In an attempt to address this mortality, there has been a growing interest in food supplementation for PLWHA on ART. Food supplementation programs can improve adherence to medications, reduce drug side effects, and may also improve survival, recovery, and disease progression. However, thus far, very few studies have examined these relationships in resource-poor environments.
This study aims to build upon the existing—but limited—literature and will examine the effectiveness of a large-scale food supplementation program for PLWHA in a field setting in Ethiopia. In addition to the study, the project will include a capacity-building component, through which Tufts will develop a pre-service training curriculum on HIV and nutrition for Ethiopian health workers. The objectives of this project are:
- to examine the impact of prescribed food on survival, HIV disease progression, and recovery from malnutrition of HIV+ adult clients in Ethiopia;
- to examine the cost-effectiveness of prescribed food to HIV+ adult clients in Ethiopia; and
- to ensure that health and nutrition practitioners/managers leaving the main training institutions in Ethiopia to work in HIV support programs across the country understand the role of food and nutrition in the treatment and support of PLWHA.
Both the Food by Prescription program, which is being supported by Save the Children US in Ethiopia, and the Tufts study component began rollout in June 2010. Thus far, activities under the project have included a team trip to Ethiopia in December 2009 to share the protocols and finalize the study design with project-implementing partners. This trip included a visit to Hawassa University – the first in the country to establish both an MSc and a BSc in Applied Nutrition – to explore the potential for partnership on the pre-service training component of this project.
A second trip to Ethiopia in May 2010 ensured that data collection requirements and procedures were finalized with the Monitoring and Evaluation team in Addis Ababa, in preparation for rollout in June. In addition, further discussions with Hawassa University led to the development of a Memorandum of Understanding (MoU) and timeframe for the training activities.

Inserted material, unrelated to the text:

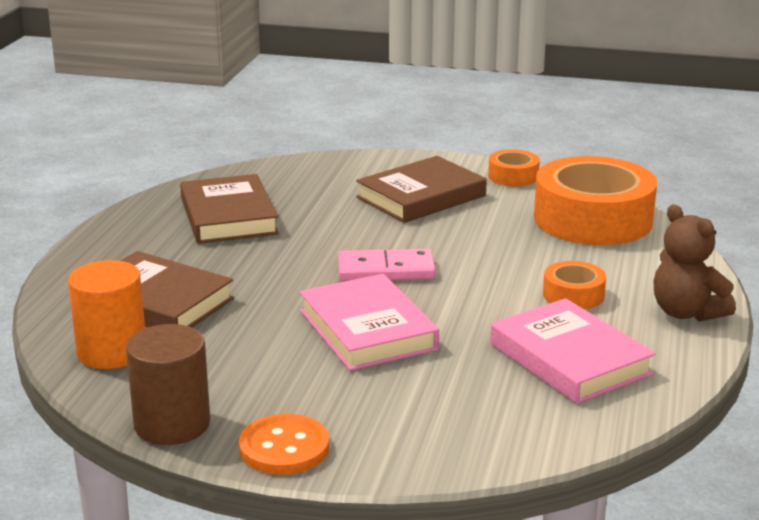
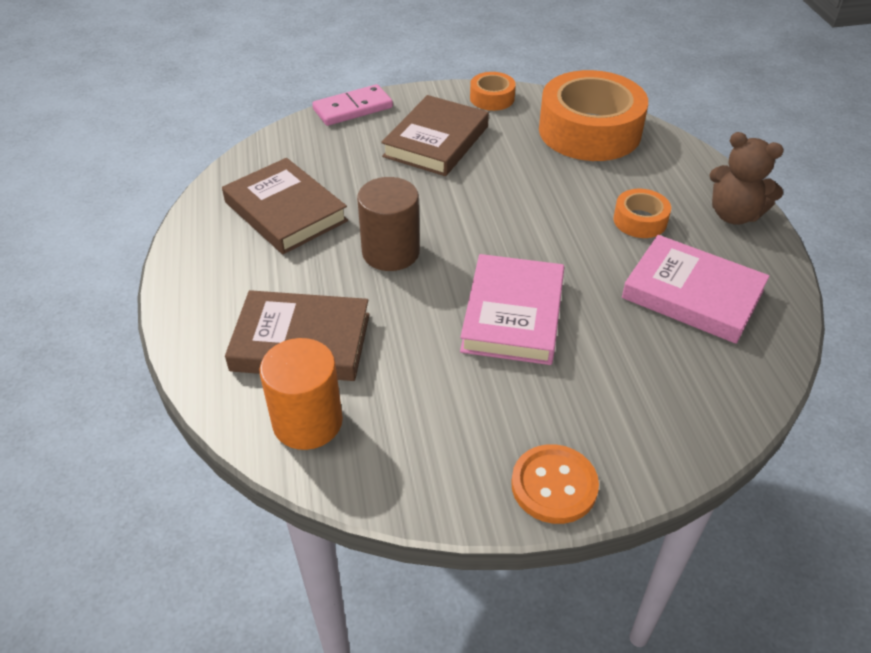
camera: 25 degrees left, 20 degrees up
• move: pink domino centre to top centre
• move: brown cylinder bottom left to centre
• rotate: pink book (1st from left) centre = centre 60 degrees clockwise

This Food by Prescription program has the potential to improve both the capacity of health professionals to address the nutritional needs of PLHIV and the effectiveness of HIV care and treatment in Ethiopia. Currently, there is almost no documented program data that can help answer questions around the additional benefits to PLHIV and costs of adding food to an ART regimen nor of the successes and challenges to scaling up a program of this type. As HIV programs embrace the need for a nutrition component, there is an urgent need to “learn by doing” and the phased rollout of the FBP program in Ethiopia provides a great opportunity to do just this. This project is expected to run until at least September 2012.
This project brings together Tufts University faculty from the Friedman School of Nutrition (Professors Patrick Webb, Shibani Ghosh, Jennifer Coates, and Beatrice Rogers) and Tufts/FIC (Professor Kate Sadler and researcher Elizabeth Bontrager), with implementing partner Save the Children USA/USAID.